TASK STATEMENT ->
Count the lines in the listing below that contain the word "image", and reply with that number alone.

DATA EXCERPTS ->
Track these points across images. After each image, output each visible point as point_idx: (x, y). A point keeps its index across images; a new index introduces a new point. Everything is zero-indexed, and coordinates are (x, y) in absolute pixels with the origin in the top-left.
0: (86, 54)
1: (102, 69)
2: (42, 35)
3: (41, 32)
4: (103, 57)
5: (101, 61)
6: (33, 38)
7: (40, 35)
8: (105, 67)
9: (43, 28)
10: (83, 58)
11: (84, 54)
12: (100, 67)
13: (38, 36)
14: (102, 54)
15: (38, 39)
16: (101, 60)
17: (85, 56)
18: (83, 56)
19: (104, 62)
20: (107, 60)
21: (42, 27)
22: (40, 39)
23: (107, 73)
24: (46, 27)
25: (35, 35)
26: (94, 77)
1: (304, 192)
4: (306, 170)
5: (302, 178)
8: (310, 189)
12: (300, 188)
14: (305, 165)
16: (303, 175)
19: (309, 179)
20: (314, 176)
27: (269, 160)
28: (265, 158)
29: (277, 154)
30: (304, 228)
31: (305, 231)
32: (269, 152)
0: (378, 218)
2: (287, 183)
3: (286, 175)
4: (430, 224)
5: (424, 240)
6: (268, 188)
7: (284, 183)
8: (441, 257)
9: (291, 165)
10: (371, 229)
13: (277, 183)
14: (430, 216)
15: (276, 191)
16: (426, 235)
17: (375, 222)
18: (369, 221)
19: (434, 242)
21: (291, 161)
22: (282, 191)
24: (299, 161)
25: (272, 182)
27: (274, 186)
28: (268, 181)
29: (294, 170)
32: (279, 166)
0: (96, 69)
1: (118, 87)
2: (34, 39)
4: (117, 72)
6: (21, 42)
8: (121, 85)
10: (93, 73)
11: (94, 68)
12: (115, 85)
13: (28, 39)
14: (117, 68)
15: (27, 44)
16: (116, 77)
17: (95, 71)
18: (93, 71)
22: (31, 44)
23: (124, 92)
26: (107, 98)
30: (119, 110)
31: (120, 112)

SOLUTION TO THE PROBLEM ->
1